After completion of these tests, it is usual to enter the relay settings required. This can be done manually via the relay front panel controls, or using a portable PC and suitable software.
Whichever, method is used, a check by a second person that the correct settings have been used is desirable, and the settings recorded. Programmable scheme logic that is required is also entered at this stage.
SIPROTEC relay wiring test editor for monitoring and testing of binary inputs, binary outputs and LED (click to expand)
Current transformer tests
The following tests are normally carried out prior to energisation of the main circuits: checking of polarity and current transformer magnetisation curve.
Each current transformer should be individually tested to verify that the primary and secondary polarity markings are correct (see Figure 1).
The ammeter connected to the secondary of the current transformer should be a robust moving coil, permanent magnet, centre-zero type. A low voltage battery is used, via a single-pole push-button switch, to energise the primary winding. On closing the push-button, the DC ammeter, A, should give a positive flick and on opening, a negative flick.
Checking of magnetisation curve
Several points should be checked on each current transformer magnetisation curve. This can be done by energising the secondary winding from the local mains supply through a variable auto-transformer while the primary circuit remains open. See Figure 2.
The characteristic is measured at suitable intervals of applied voltage, until the magnetising current is seen to rise very rapidly for a small increase in voltage. This indicates the approximate knee-point or saturation flux level of the current transformer.
The magnetising current should then be recorded at similar voltage intervals as it is reduced to zero.
Care must be taken that the test equipment is suitably rated. The short-time current rating must be in excess of the CT secondary current rating, to allow for measurement of the saturation current. This will be in excess of the CT secondary current rating. As the magnetising current will not be sinusoidal, a moving iron or dynamometer type ammeter should be used.
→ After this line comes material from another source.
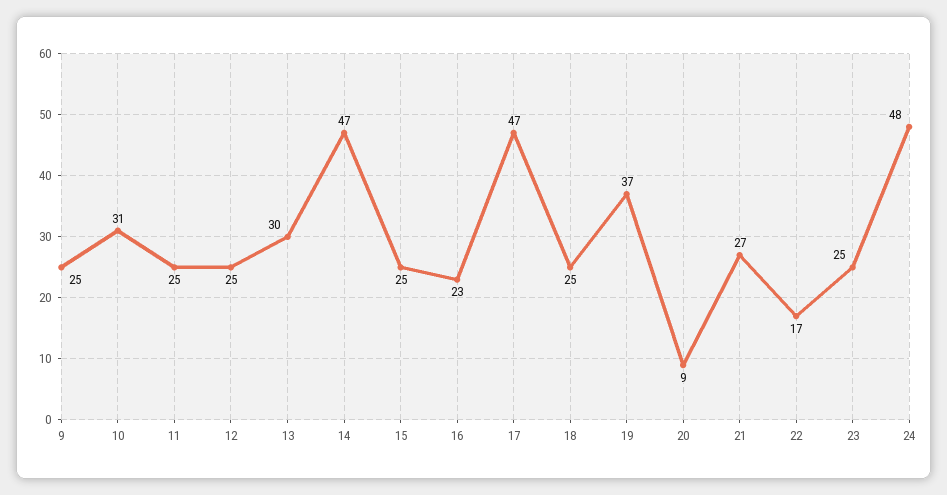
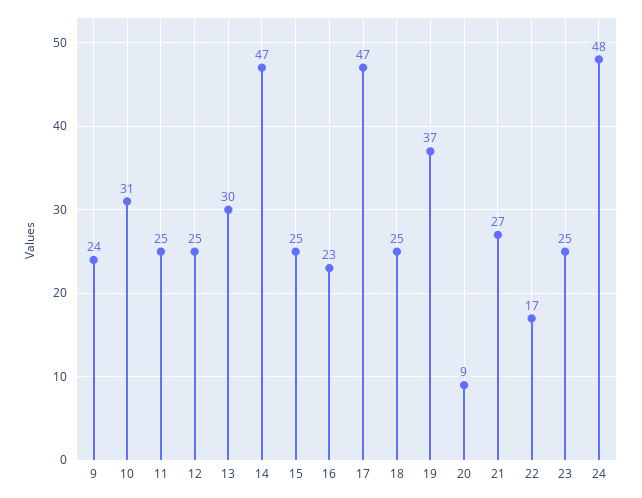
9: 25 -> 24

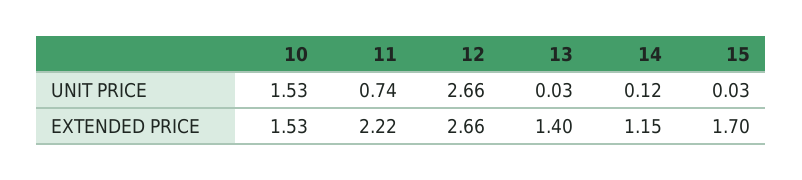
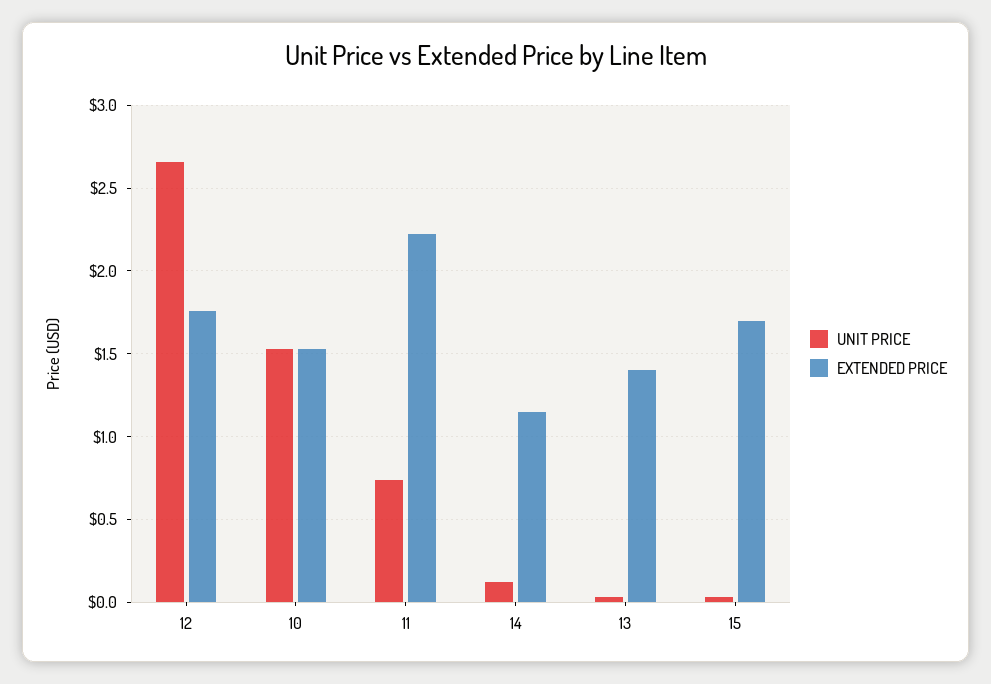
EXTENDED PRICE, 12: 2.66 -> 1.75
It is often found that current transformers with secondary ratings of 1A or less have a knee-point voltage higher than the local mains supply. In these cases, a step-up interposing transformer must be used to obtain the necessary voltage to check the magnetisation curve.
Voltage transformer tests
Voltage transformers require testing for polarity, ratio and phasing.
Polarity check of voltage transformer
The voltage transformer polarity can be checked using the method for CT polarity tests. Care must be taken to connect the battery supply to the primary winding, with the polarity ammeter connected to the secondary winding. If the voltage transformer is of the capacitor type, then the polarity of the transformer at the bottom of the capacitor stack should be checked.
Ratio check of VT
This check can be carried out when the main circuit is first made life. The voltage transformer secondary voltage is compared with the secondary voltage shown on the nameplate
Phasing check of VT
The secondary connections for a three-phase voltage transformer or a bank of three single-phase voltage transformers must be carefully checked for phasing. With the main circuit alive, the phase rotation is checked using a phase rotation meter connected across the three phases, as shown in Figure 3 below.
Provided an existing proven VT is available on the same primary system, and that secondary earthing is employed, all that is now necessary to prove correct phasing is a voltage check between, say, both ‘A’ phase secondary outputs. There should be nominally little or no voltage if the phasing is correct.
However, this test does not detect if the phase sequence is correct, but the phases are displaced by 120o from their correct position, i.e. phase A occupies the position of phase C or phase B in Figure 3.
This can be checked by removing the fuses from phases B and C (say) and measuring the phase-earth voltages on the secondary of the VT. If the phasing is correct, only phase A should be healthy, phases B and C should have only a small residual voltage.
Correct phasing should be further substantiated when carrying out ‘on load’ tests on any phase-angle sensitive relays, at the relay terminals. Load current in a known phase CT secondary should be compared with the associated phase to neutral VT secondary voltage.
The phase angle between them should be measured and should relate to the power factor of the system load.
If the three-phase voltage transformer has a broken-delta tertiary winding, then a check should be made of the voltage across the two connections from the broken delta VN and VL, as shown in Figure 3 above. With the rated balanced three-phase supply voltage applied to the voltage transformer primary windings, the broken-delta voltage should be below 5V with the rated burden connected.
Protection relay setting checks (alarm and trip settings)
At some point during commissioning, the alarm and trip settings of the relay elements involved will require to be entered and/or checked. Where the complete scheme is engineered and supplied by a single contractor, the settings may already have been entered prior to despatch from the factory, and hence this need not be repeated.
The method of entering settings varies according to the relay technology used. For electromechanical and static relays, manual entry of the settings for each relay element is required. This method can also be used for digital/numerical relays.
However, the amount of data to be entered is much greater, and therefore it is usual to use appropriate software, normally supplied by the manufacturer, for this purpose. The software also makes the essential task of making a record of the data entered much easier.
Once the data has been entered, it should be checked for compliance with the recommended settings as calculated from the protection setting study. Where appropriate software is used for data entry, the checks can be considered complete if the data is checked prior to download of the settings to the relay.
Otherwise, a check may require subsequent to data entry by inspection and recording of the relay settings, or it may be considered adequate to do this at the time of data entry. The recorded settings form an essential part of the commissioning documentation provided to the client.